A woman has been pulled from the earthquake rubble in Kathmandu just hours after a 15-year-old boy was also rescued alive after spending five days trapped under a collapsed building.

Cheers rang out in Nepal's capital as rescuers pulled Pemba Tamang, dazed and dusty, from the rubble and carried him away on a stretcher.

He had been trapped under the remains of a seven-storey building in Kathmandu since Saturday, when the magnitude-7.8 earthquake struck.

It came as the official death toll rose to 5,844, with 11,175 people injured and more than 100 UK nationals reunited with their loved one at Stansted Airport flying home from Nepal.

Hemchandra Rai, 42, a dual British national and married father of three who who lived in Hong Kong, was named as a British victim.

Nepalese rescuers, supported by an American disaster response team, had been working for hours to free him. LB Basnet, one of the police officers who helped rescue Pemba, said he was surprisingly responsive.

"He thanked me when I first approached him," said Mr Basnet. "He told me his name, his address, and I gave him some water. I assured him we were near to him."

When Pemba was lifted out, his face was covered in dust and medics had put an IV drip into his arm. A blue brace had been placed around his neck. He appeared stunned, and his eyes blinked in the sunlight as workers hurriedly carried him away.

Pemba said he was working in a hotel in the building when it began to shake.

"Suddenly the building fell down," he said. "I thought I was about to die."

All he had to eat while he was trapped was some clarified butter, he said.

Police in the city said a woman in her 20s, Krishna Devi Khadka, was rescued from rubble in another location. She had been trapped in an area near Kathmandu's main bus terminal where there are lots of hotels.

The jubilant scenes were welcome on a drizzly, chilly day in Kathmandu where many residents remained on edge over aftershocks that have rattled the city since Saturday's mammoth quake killed more than 5,900 people and destroyed thousands of houses and other buildings.

More than 70 aftershocks stronger than magnitude 3.2 have been recorded in the Himalayan region by Indian scientists over the past five days, according to JL Gautam, the director of seismology at the Indian Meteorological Department in New Delhi. The strongest, registering magnitude 6.9, came on Sunday, he said.

Rattled by the shaking and anxious to check on family members in outlying areas, tens of thousands of people have left the capital on buses this week. The government has been providing free bus services to many destinations.

"I have to get home.

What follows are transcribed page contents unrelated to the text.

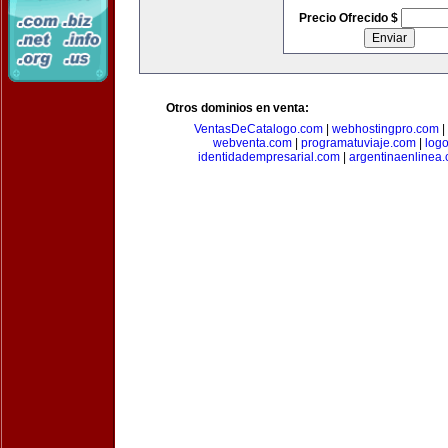
Precio Ofrecido $
Otros dominios en venta:
VentasDeCatalogo.com
|
webhostingpro.com
|
webventa.com
|
programatuviaje.com
|
log
identidadempresarial.com
|
argentinaenlinea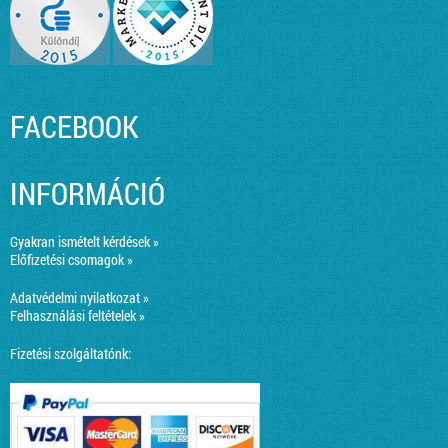
FACEBOOK
INFORMÁCIÓ
Gyakran ismételt kérdések »
Előfizetési csomagok »
Adatvédelmi nyilatkozat »
Felhasználási feltételek »
Fizetési szolgáltatónk: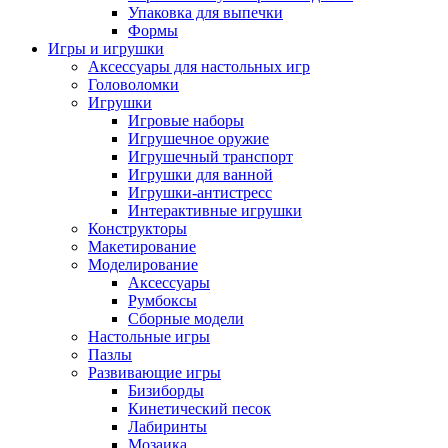
Упаковка для выпечки
Формы
Игры и игрушки
Аксессуары для настольных игр
Головоломки
Игрушки
Игровые наборы
Игрушечное оружие
Игрушечный транспорт
Игрушки для ванной
Игрушки-антистресс
Интерактивные игрушки
Конструкторы
Макетирование
Моделирование
Аксессуары
Румбоксы
Сборные модели
Настольные игры
Пазлы
Развивающие игры
Бизиборды
Кинетический песок
Лабиринты
Мозаика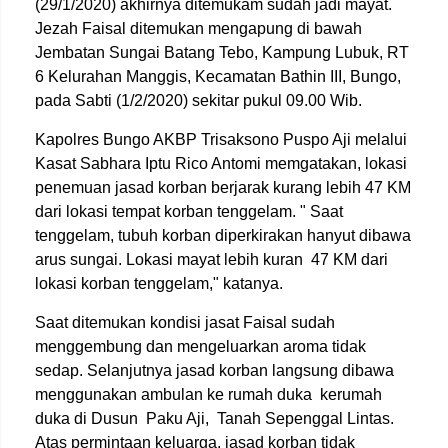
(29/1/2020) akhirnya ditemukam sudah jadi mayat.
Jezah Faisal ditemukan mengapung di bawah
Jembatan Sungai Batang Tebo, Kampung Lubuk, RT
6 Kelurahan Manggis, Kecamatan Bathin III, Bungo,
pada Sabti (1/2/2020) sekitar pukul 09.00 Wib.
Kapolres Bungo AKBP Trisaksono Puspo Aji melalui
Kasat Sabhara Iptu Rico Antomi memgatakan, lokasi
penemuan jasad korban berjarak kurang lebih 47 KM
dari lokasi tempat korban tenggelam. " Saat
tenggelam, tubuh korban diperkirakan hanyut dibawa
arus sungai. Lokasi mayat lebih kuran 47 KM dari
lokasi korban tenggelam," katanya.
Saat ditemukan kondisi jasat Faisal sudah
menggembung dan mengeluarkan aroma tidak
sedap. Selanjutnya jasad korban langsung dibawa
menggunakan ambulan ke rumah duka kerumah
duka di Dusun Paku Aji, Tanah Sepenggal Lintas.
Atas permintaan keluarga, jasad korban tidak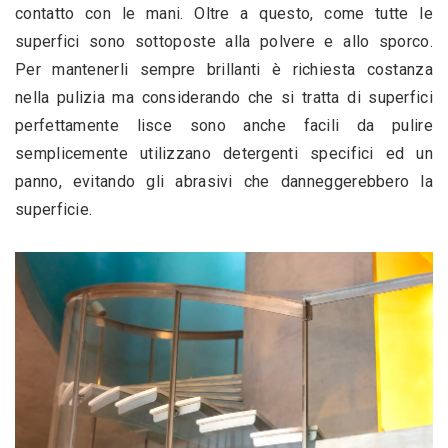
contatto con le mani. Oltre a questo, come tutte le 
superfici sono sottoposte alla polvere e allo sporco. 
Per mantenerli sempre brillanti è richiesta costanza 
nella pulizia ma considerando che si tratta di superfici 
perfettamente lisce sono anche facili da pulire 
semplicemente utilizzano detergenti specifici ed un 
panno, evitando gli abrasivi che danneggerebbero la 
superficie.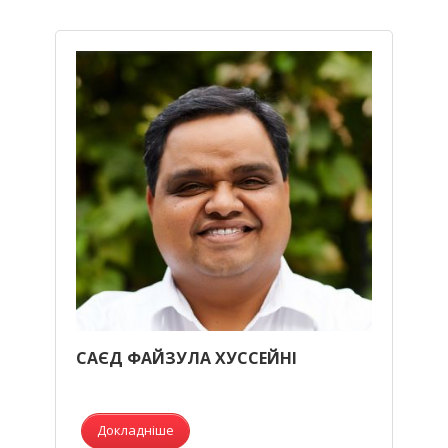
САЄД ФАЙЗУЛА ХУССЕЙНІ
Докладніше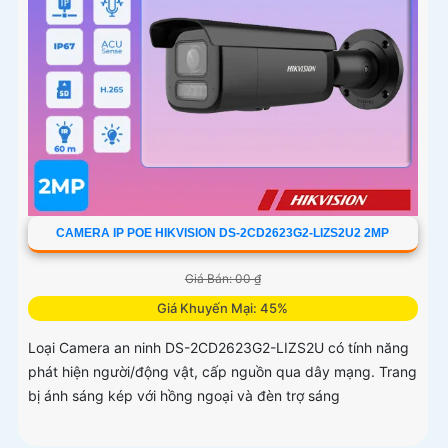
CAMERA IP POE HIKVISION DS-2CD2623G2-LIZS2U2 2MP
Giá Bán: 00 ₫
Giá Khuyến Mại: 45%
Loại Camera an ninh DS-2CD2623G2-LIZS2U có tính năng
phát hiện người/động vật, cấp nguồn qua dây mạng. Trang
bị ánh sáng kép với hồng ngoại và đèn trợ sáng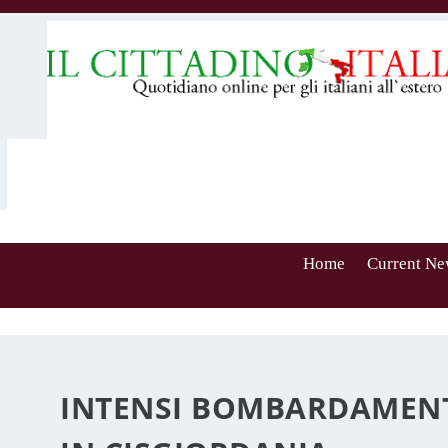
Home
Current Ne
INTENSI BOMBARDAMENTI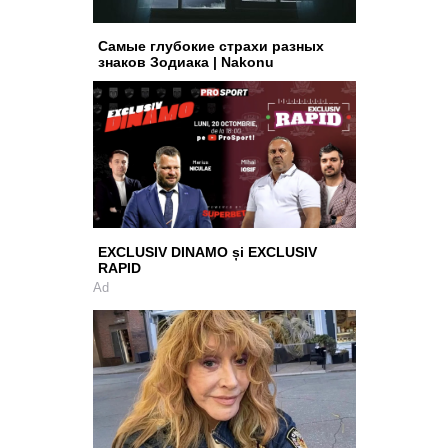
Самые глубокие страхи разных
знаков Зодиака | Nakonu
EXCLUSIV DINAMO și EXCLUSIV
RAPID
Ad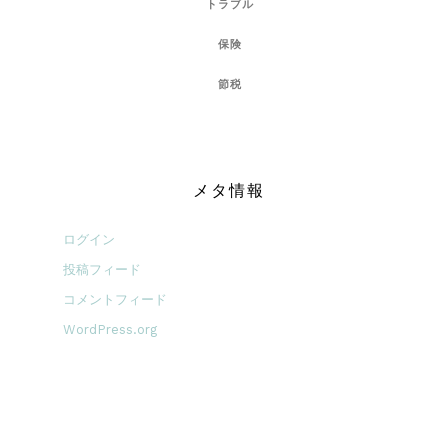
トラブル
保険
節税
メタ情報
ログイン
投稿フィード
コメントフィード
WordPress.org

It has already been so many days," said Shanti Kumari, with her seven-year-old daughter, who was desperate to see family in her home village in eastern Nepal.

International Development Secretary Justine Greening said the UK Government is providing £2.5 million, including RAF Chinook helicopters, to the UN's Humanitarian Air Service, which will increase helicopter capacity, enabling aid supplies to be taken to more isolated areas.

"Conditions in Nepal are dire, but the UK is determined to do everything it can to help support Nepal and its people," she said.

The RAF helicopters will travel to Nepal in the next few days.

the sister of a yoga student stranded in Nepal has criticised the embassy's response to her plight as "useless".

At Stansted, rescued Britons told of their stories. Susannah Ross, 20, was trapped in the remote Bamboo Village in Langtang National Park for five days with a group of trekkers.

Miss Ross, from Bath, Somerset, was finally evacuated by a helicopter and then taken to a military base at Dhunche, to the north of Kathmandu.

Her sister, Nina Ross, 25, said: "I haven't heard anything to say that she has been in contact with the British embassy or the Foreign Office.

"When I last talked to them, again, they were as useless as ever."

Some spoke of their lucky escapes and said they had seen many people, mainly locals, who had suffered far worse.

Roger Strachan, 19, from York, who had been in Nepal working as a voluntary teacher, said: "We must remember there are thousands of Nepalese people living in very squalid shelters even at this moment and in a much more threatened position than we were in."

Meanwhile, expeditions to the summit of Mount Everest could resume if climbers decide to go ahead, government and trekking officials in Nepal said. The Foreign Office is still investigation reports that a British national died on Mount Everest.